The chapel houses the tomb of St Joseph the New currently covered by a massive marble plaque placed by Bishop Vasile Lazarescu following the move of St. Josephs relics to the Metropolitan Cathedral, in 1956, on the occasion of his canonization.

The tomb is watched over by the oldest painting of the Saint, which displays him dressed in bishop's toggery, speaking in prayer with the Virgin Mary, painted in the year 1782, not even 100 years after his departure for the heavenly places. This icon was painted by the monk Stephen Bogoslovici and given to the monastery by the archpriest from Jebel, Ioan Șuboni.

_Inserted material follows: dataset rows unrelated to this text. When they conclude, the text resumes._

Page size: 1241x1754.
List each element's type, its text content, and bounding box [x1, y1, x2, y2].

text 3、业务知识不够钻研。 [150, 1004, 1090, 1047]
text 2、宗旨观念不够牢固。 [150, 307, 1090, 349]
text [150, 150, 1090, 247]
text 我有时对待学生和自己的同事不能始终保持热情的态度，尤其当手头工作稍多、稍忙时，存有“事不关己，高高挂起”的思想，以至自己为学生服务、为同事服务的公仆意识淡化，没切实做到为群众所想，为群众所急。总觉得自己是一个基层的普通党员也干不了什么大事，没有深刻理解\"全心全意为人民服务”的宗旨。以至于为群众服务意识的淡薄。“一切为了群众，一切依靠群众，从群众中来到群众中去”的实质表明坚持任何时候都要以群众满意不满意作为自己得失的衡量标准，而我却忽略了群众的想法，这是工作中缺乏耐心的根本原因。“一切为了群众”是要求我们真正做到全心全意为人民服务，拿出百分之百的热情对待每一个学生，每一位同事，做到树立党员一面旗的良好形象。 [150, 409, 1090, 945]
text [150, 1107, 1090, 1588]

The small church does not retain traces of mural painting. It is beautiful, intimate, warm and at the same time sober and austere, dispatching to  the centuries of ascetic practices of the monks of yore.  Its patron, confirmed both by placing the icon in the appointed place in 1740, and also by old texts, has been always Michael the Archangel, celebrated on September 6th.

The edifice, including St Joseph the New's Tomb, is the heart of the whole monastic ensemble,  as well as the central landmark of the piety of the faithful who come here to meet God in the sacrament of the Holy Hierarch Joseph the New.